Saved entries:
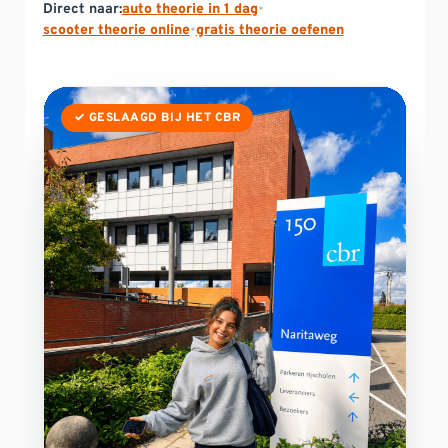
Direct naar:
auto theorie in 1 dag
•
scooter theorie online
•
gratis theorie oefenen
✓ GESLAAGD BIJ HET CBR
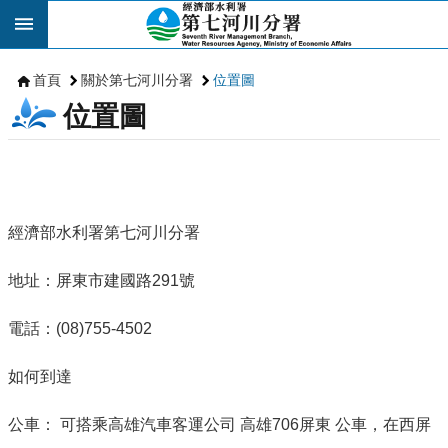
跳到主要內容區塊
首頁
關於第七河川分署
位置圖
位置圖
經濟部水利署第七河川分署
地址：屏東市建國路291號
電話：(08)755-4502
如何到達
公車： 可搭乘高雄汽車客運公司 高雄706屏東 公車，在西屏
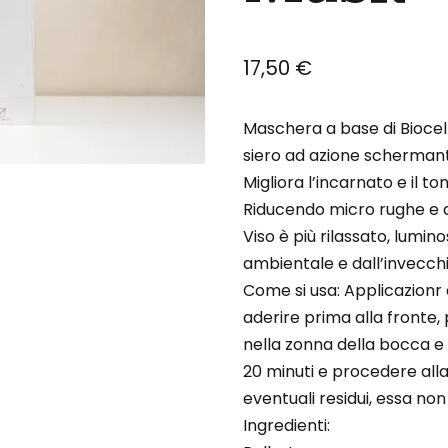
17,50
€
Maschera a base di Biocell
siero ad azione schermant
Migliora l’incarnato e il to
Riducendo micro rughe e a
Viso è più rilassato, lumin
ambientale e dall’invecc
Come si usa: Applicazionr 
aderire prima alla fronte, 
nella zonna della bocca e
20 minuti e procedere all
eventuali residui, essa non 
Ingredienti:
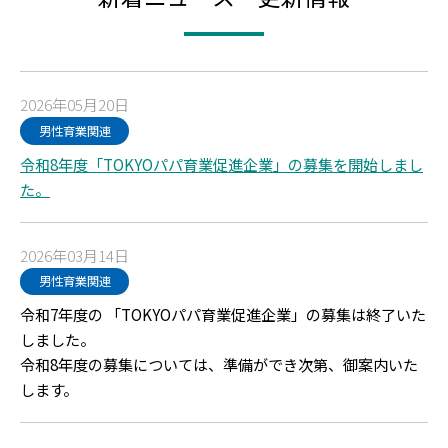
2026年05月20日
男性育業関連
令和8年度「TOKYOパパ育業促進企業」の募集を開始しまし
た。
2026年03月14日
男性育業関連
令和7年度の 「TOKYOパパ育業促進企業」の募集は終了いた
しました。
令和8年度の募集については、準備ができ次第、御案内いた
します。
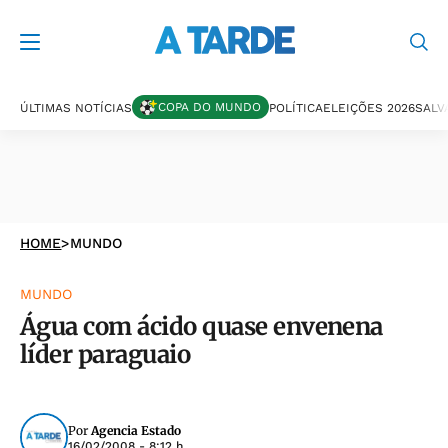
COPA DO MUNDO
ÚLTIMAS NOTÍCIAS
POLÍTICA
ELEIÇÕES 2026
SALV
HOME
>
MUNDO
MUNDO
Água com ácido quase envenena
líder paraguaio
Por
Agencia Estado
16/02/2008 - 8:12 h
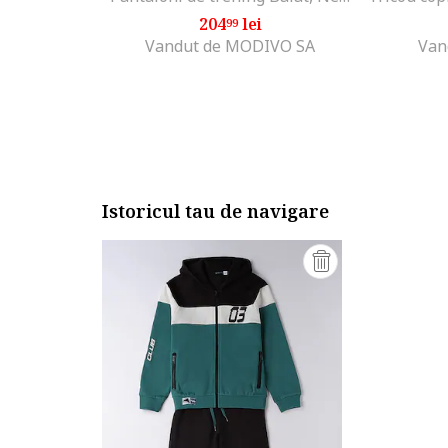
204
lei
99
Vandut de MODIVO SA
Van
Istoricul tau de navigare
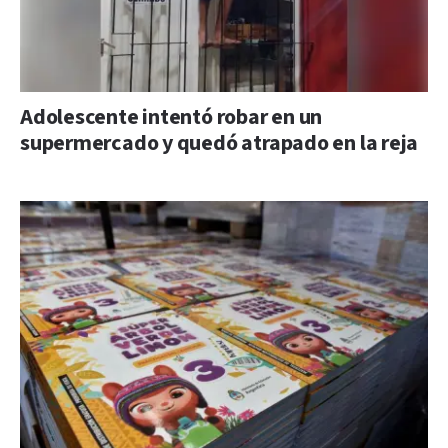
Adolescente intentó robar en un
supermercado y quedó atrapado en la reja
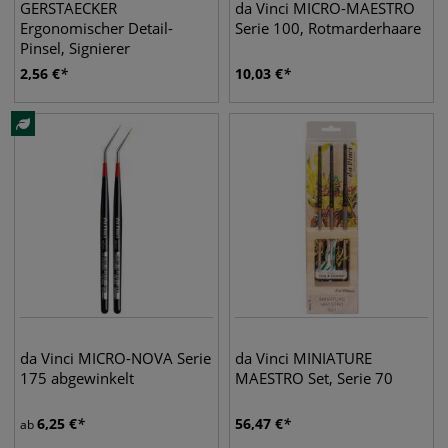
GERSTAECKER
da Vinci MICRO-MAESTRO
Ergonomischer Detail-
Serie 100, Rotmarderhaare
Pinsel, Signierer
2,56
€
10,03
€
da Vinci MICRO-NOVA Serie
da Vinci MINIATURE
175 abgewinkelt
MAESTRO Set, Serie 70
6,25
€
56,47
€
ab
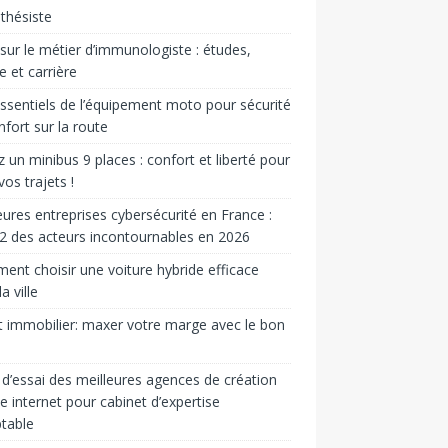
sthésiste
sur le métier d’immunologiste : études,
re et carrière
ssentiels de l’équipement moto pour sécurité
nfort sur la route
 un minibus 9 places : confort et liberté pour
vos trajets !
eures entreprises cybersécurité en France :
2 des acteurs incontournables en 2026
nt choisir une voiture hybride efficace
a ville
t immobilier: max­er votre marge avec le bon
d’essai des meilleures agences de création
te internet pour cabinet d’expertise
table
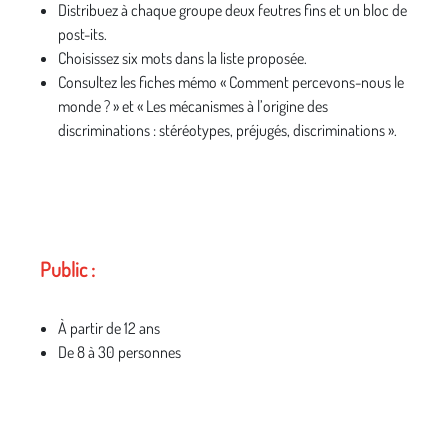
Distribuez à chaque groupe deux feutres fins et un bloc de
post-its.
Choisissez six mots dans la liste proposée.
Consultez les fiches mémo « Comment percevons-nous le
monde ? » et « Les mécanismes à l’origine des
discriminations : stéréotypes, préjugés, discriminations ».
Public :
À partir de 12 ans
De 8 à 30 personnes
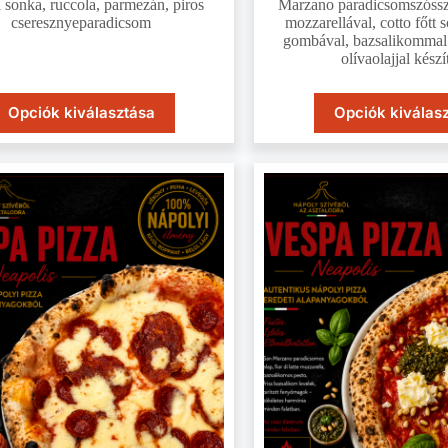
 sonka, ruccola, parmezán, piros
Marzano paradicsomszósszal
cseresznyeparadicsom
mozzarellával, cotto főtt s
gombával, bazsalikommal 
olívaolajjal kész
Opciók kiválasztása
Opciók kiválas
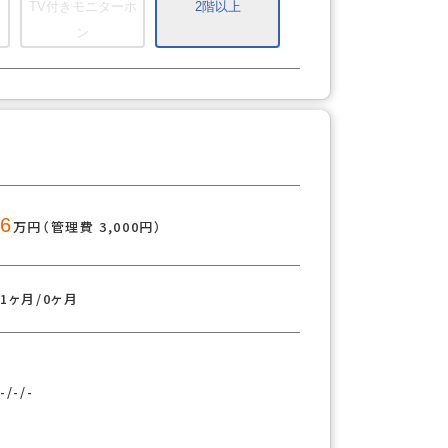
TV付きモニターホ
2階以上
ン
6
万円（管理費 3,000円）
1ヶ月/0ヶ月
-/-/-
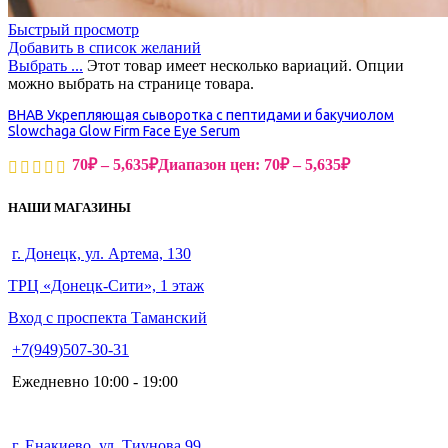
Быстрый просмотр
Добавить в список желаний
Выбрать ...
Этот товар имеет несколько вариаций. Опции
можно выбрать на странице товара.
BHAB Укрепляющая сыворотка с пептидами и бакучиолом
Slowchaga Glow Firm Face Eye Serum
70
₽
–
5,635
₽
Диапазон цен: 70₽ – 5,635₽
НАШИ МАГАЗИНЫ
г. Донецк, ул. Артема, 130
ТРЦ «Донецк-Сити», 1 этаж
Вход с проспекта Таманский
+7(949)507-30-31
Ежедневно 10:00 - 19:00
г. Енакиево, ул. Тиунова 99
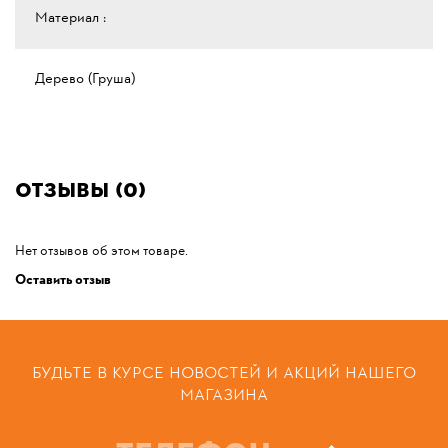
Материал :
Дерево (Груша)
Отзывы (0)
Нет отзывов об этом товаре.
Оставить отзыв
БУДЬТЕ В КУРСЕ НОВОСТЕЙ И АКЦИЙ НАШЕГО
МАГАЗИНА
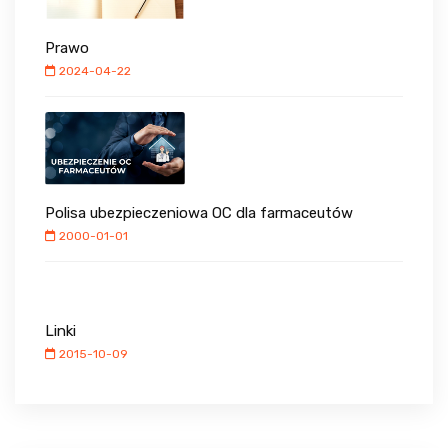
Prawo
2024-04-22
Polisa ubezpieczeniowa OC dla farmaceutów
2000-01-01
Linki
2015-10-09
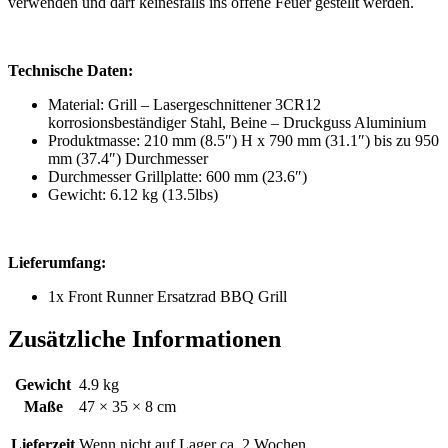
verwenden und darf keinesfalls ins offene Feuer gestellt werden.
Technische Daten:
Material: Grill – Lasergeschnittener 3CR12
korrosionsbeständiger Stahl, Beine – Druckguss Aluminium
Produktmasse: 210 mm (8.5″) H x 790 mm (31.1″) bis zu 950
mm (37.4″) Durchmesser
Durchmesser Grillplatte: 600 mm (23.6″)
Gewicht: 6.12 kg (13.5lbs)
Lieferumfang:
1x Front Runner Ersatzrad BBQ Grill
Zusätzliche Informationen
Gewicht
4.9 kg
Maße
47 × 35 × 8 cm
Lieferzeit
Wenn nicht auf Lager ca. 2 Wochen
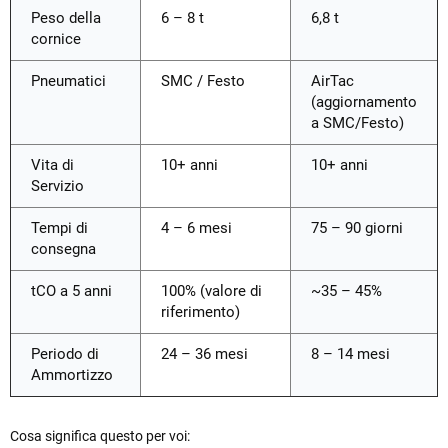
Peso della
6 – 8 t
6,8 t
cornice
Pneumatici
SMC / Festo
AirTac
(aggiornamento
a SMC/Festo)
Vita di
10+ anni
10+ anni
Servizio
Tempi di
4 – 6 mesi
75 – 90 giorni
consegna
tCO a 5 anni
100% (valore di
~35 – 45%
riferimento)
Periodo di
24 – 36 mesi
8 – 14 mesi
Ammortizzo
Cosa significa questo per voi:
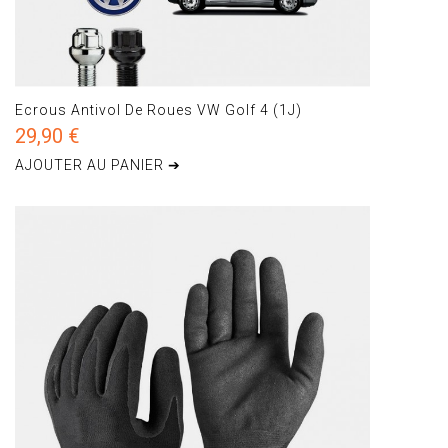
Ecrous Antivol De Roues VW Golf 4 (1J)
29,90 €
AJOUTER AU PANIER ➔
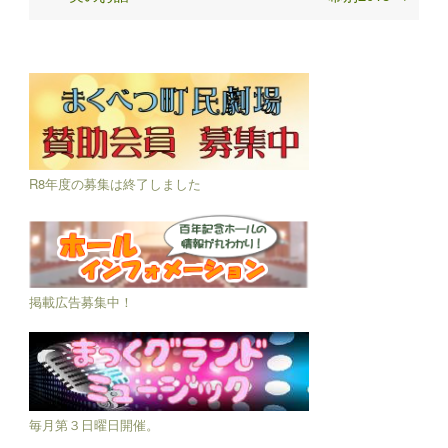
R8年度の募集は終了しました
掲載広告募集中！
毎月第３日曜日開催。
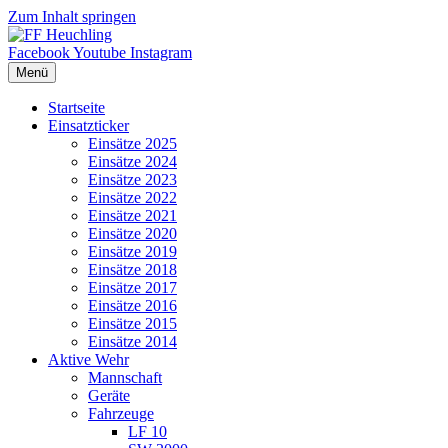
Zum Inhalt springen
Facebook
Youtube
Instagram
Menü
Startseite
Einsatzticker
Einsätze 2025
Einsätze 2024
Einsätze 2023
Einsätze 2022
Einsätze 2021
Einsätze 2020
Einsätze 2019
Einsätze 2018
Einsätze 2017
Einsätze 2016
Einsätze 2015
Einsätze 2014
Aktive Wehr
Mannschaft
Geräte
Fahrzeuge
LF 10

_What is required_
Lay out every line of the material above as a JSON list of strings, one string per line, with blank lines and the picture markers left out.

_Response to this task_
[
  "Direct naar:",
  "auto theorie in 1 dag",
  "•",
  "scooter theorie online",
  "•",
  "gratis theorie oefenen",
  "✓ GESLAAGD BIJ HET CBR",
  "跳到主要內容區塊",
  "首頁",
  "關於第七河川分署",
  "位置圖",
  "位置圖",
  "經濟部水利署第七河川分署",
  "地址：屏東市建國路291號",
  "電話：(08)755-4502",
  "如何到達",
  "公車： 可搭乘高雄汽車客運公司 高雄706屏東 公車，在西屏",
  "17,50",
  "€",
  "Maschera a base di Biocell",
  "siero ad azione schermant",
  "Migliora l’incarnato e il to",
  "Riducendo micro rughe e a",
  "Viso è più rilassato, lumin",
  "ambientale e dall’invecc",
  "Come si usa: Applicazionr ",
  "aderire prima alla fronte, ",
  "nella zonna della bocca e",
  "20 minuti e procedere all",
  "eventuali residui, essa non ",
  "Ingredienti:",
  "2026年05月20日",
  "男性育業関連",
  "令和8年度「TOKYOパパ育業促進企業」の募集を開始しまし",
  "た。",
  "2026年03月14日",
  "男性育業関連",
  "令和7年度の 「TOKYOパパ育業促進企業」の募集は終了いた",
  "しました。",
  "令和8年度の募集については、準備ができ次第、御案内いた",
  "します。",
  "COPA DO MUNDO",
  "ÚLTIMAS NOTÍCIAS",
  "POLÍTICA",
  "ELEIÇÕES 2026",
  "SALV",
  "HOME",
  ">",
  "MUNDO",
  "MUNDO",
  "Água com ácido quase envenena",
  "líder paraguaio",
  "Por",
  "Agencia Estado",
  "16/02/2008 - 8:12 h",
  "204",
  "lei",
  "99",
  "Vandut de MODIVO SA",
  "Van",
  "Istoricul tau de navigare",
  "Adolescente intentó robar en un",
  "supermercado y quedó atrapado en la reja",
  "GERSTAECKER",
  "da Vinci MICRO-MAESTRO",
  "Ergonomischer Detail-",
  "Serie 100, Rotmarderhaare",
  "Pinsel, Signierer",
  "2,56",
  "€",
  "10,03",
  "€",
  "da Vinci MICRO-NOVA Serie",
  "da Vinci MINIATURE",
  "175 abgewinkelt",
  "MAESTRO Set, Serie 70",
  "6,25",
  "€",
  "56,47",
  "€",
  "ab",
  "sthésiste",
  "sur le métier d’immunologiste : études,",
  "re et carrière",
  "ssentiels de l’équipement moto pour sécurité",
  "nfort sur la route",
  " un minibus 9 places : confort et liberté pour",
  "vos trajets !",
  "eures entreprises cybersécurité en France :",
  "2 des acteurs incontournables en 2026",
  "nt choisir une voiture hybride efficace",
  "a ville",
  "t immobilier: max­er votre marge avec le bon",
  "d’essai des meilleures agences de création",
  "te internet pour cabinet d’expertise",
  "table",
  "Distribuez à chaque groupe deux feutres fins et un bloc de",
  "post-its.",
  "Choisissez six mots dans la liste proposée.",
  "Consultez les fiches mémo « Comment percevons-nous le",
  "monde ? » et « Les mécanismes à l’origine des",
  "discriminations : stéréotypes, préjugés, discriminations ».",
  "Public :",
  "À partir de 12 ans",
  "De 8 à 30 personnes",
  " sonka, ruccola, parmezán, piros",
  "Marzano paradicsomszósszal",
  "cseresznyeparadicsom",
  "mozzarellával, cotto főtt s",
  "gombával, bazsalikommal ",
  "olívaolajjal kész",
  "Opciók kiválasztása",
  "Opciók kiválas",
  "TV付きモニターホ",
  "2階以上",
  "ン",
  "6",
  "万円（管理費 3,000円）",
  "1ヶ月/0ヶ月",
  "-/-/-",
  "Быстрый просмотр",
  "Добавить в список желаний",
  "Выбрать ...",
  "Этот товар имеет несколько вариаций. Опции",
  "можно выбрать на странице товара.",
  "BHAB Укрепляющая сыворотка с пептидами и бакучиолом",
  "Slowchaga Glow Firm Face Eye Serum",
  "70",
  "₽",
  "–",
  "5,635",
  "₽",
  "Диапазон цен: 70₽ – 5,635₽",
  "НАШИ МАГАЗИНЫ",
  "г. Донецк, ул. Артема, 130",
  "ТРЦ «Донецк-Сити», 1 этаж",
  "Вход с проспекта Таманский",
  "+7(949)507-30-31",
  "Ежедневно 10:00 - 19:00",
  "г. Енакиево, ул. Тиунова 99",
  "Материал :",
  "Дерево (Груша)",
  "Отзывы (0)",
  "Нет отзывов об этом товаре.",
  "Оставить отзыв",
  "БУДЬТЕ В КУРСЕ НОВОСТЕЙ И АКЦИЙ НАШЕГО",
  "МАГАЗИНА",
  "Prawo",
  "2024-04-22",
  "Polisa ubezpieczeniowa OC dla farmaceutów",
  "2000-01-01",
  "Linki",
  "2015-10-09",
  "verwenden und darf keinesfalls ins offene Feuer gestellt werden.",
  "Technische Daten:",
  "Material: Grill – Lasergeschnittener 3CR12",
  "korrosionsbeständiger Stahl, Beine – Druckguss Aluminium",
  "Produktmasse: 210 mm (8.5″) H x 790 mm (31.1″) bis zu 950",
  "mm (37.4″) Durchmesser",
  "Durchmesser Grillplatte: 600 mm (23.6″)",
  "Gewicht: 6.12 kg (13.5lbs)",
  "Lieferumfang:",
  "1x Front Runner Ersatzrad BBQ Grill",
  "Zusätzliche Informationen",
  "Gewicht",
  "4.9 kg",
  "Maße",
  "47 × 35 × 8 cm",
  "Lieferzeit",
  "Wenn nicht auf Lager ca. 2 Wochen",
  "Peso della",
  "6 – 8 t",
  "6,8 t",
  "cornice",
  "Pneumatici",
  "SMC / Festo",
  "AirTac",
  "(aggiornamento",
  "a SMC/Festo)",
  "Vita di",
  "10+ anni",
  "10+ anni",
  "Servizio",
  "Tempi di",
  "4 – 6 mesi",
  "75 – 90 giorni",
  "consegna",
  "tCO a 5 anni",
  "100% (valore di",
  "~35 – 45%",
  "riferimento)",
  "Periodo di",
  "24 – 36 mesi",
  "8 – 14 mesi",
  "Ammortizzo",
  "Cosa significa questo per voi:",
  "Ecrous Antivol De Roues VW Golf 4 (1J)",
  "29,90 €",
  "AJOUTER AU PANIER ➔",
  "R8年度の募集は終了しました",
  "掲載広告募集中！",
  "毎月第３日曜日開催。",
  "Zum Inhalt springen",
  "Facebook",
  "Youtube",
  "Instagram",
  "Menü",
  "Startseite",
  "Einsatzticker",
  "Einsätze 2025",
  "Einsätze 2024",
  "Einsätze 2023",
  "Einsätze 2022",
  "Einsätze 2021",
  "Einsätze 2020",
  "Einsätze 2019",
  "Einsätze 2018",
  "Einsätze 2017",
  "Einsätze 2016",
  "Einsätze 2015",
  "Einsätze 2014",
  "Aktive Wehr",
  "Mannschaft",
  "Geräte",
  "Fahrzeuge",
  "LF 10"
]